The warp and woof of urban fabric
Sandy Carson Gallery
American Society of Interior Designers – Colorado: First Place
This judicious renovation of an unused storefront in one of Denver’s most active art districts is based on two architectonic premises. First, the art must be allowed to play the lead role in this story, and second, the design should strive to join and complement the urban fabric of the district, even if the primary vehicle for doing so is interior architecture.
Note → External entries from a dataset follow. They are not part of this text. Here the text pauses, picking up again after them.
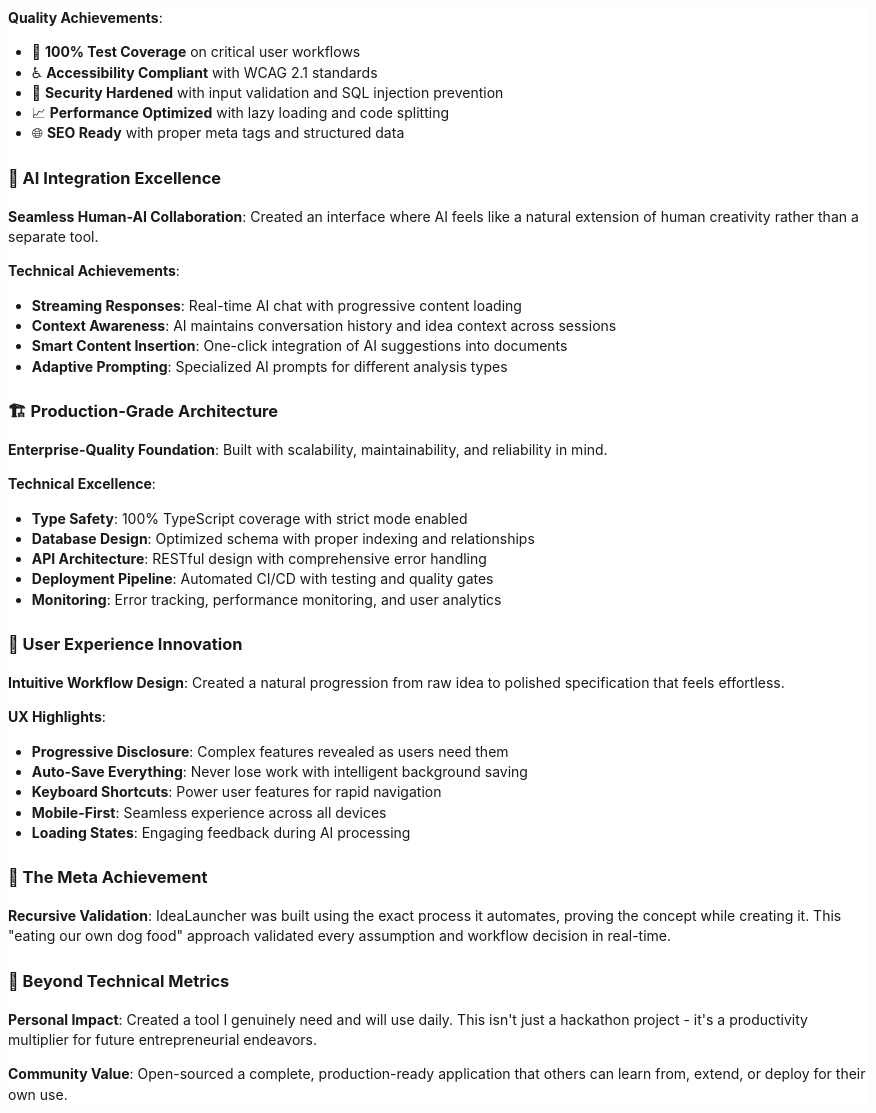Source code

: **Quality Achievements**:
- 🧪 **100% Test Coverage** on critical user workflows
- ♿ **Accessibility Compliant** with WCAG 2.1 standards
- 🔐 **Security Hardened** with input validation and SQL injection prevention
- 📈 **Performance Optimized** with lazy loading and code splitting
- 🌐 **SEO Ready** with proper meta tags and structured data

### 🤖 AI Integration Excellence

**Seamless Human-AI Collaboration**: Created an interface where AI feels like a natural extension of human creativity rather than a separate tool.

**Technical Achievements**:
- **Streaming Responses**: Real-time AI chat with progressive content loading
- **Context Awareness**: AI maintains conversation history and idea context across sessions
- **Smart Content Insertion**: One-click integration of AI suggestions into documents
- **Adaptive Prompting**: Specialized AI prompts for different analysis types

### 🏗️ Production-Grade Architecture

**Enterprise-Quality Foundation**: Built with scalability, maintainability, and reliability in mind.

**Technical Excellence**:
- **Type Safety**: 100% TypeScript coverage with strict mode enabled
- **Database Design**: Optimized schema with proper indexing and relationships
- **API Architecture**: RESTful design with comprehensive error handling
- **Deployment Pipeline**: Automated CI/CD with testing and quality gates
- **Monitoring**: Error tracking, performance monitoring, and user analytics

### 🎨 User Experience Innovation

**Intuitive Workflow Design**: Created a natural progression from raw idea to polished specification that feels effortless.

**UX Highlights**:
- **Progressive Disclosure**: Complex features revealed as users need them
- **Auto-Save Everything**: Never lose work with intelligent background saving
- **Keyboard Shortcuts**: Power user features for rapid navigation
- **Mobile-First**: Seamless experience across all devices
- **Loading States**: Engaging feedback during AI processing

### 🔄 The Meta Achievement

**Recursive Validation**: IdeaLauncher was built using the exact process it automates, proving the concept while creating it. This "eating our own dog food" approach validated every assumption and workflow decision in real-time.

### 🌟 Beyond Technical Metrics

**Personal Impact**: Created a tool I genuinely need and will use daily. This isn't just a hackathon project - it's a productivity multiplier for future entrepreneurial endeavors.

**Community Value**: Open-sourced a complete, production-ready application that others can learn from, extend, or deploy for their own use.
Originally constructed in the 1890s, 760 Santa Fe Drive has seen many uses over the past century. Most recently, the area has been rediscovered as a center for Denver’s arts community; with galleries, studios, and raw loft spaces inhabiting former industrial spaces. Unfortunately, some renovations have replaced the original Victorian storefronts with “Santa Fe style” beige stucco buildings complete with turquoise mullioned openings. HPA aimed to do something very different.
The ground-floor cladding of the building was beyond saving, but the silhouettes and details of the Victorian structure were too valuable to lose. The irregular storefront enclosure and seismic bracing now magnify the value of both old and new.
Because the storefront is not flat, it allows the viewer to experience both the transparent and opaque possibilities of glass simultaneously. It requests a quiet participation, with the detailing of the interior space continuing the flow from inside to outside, viewer to viewed. The few fixed walls do not touch the ceiling, but seem to float, allowing the art to be the most important aspect of this space.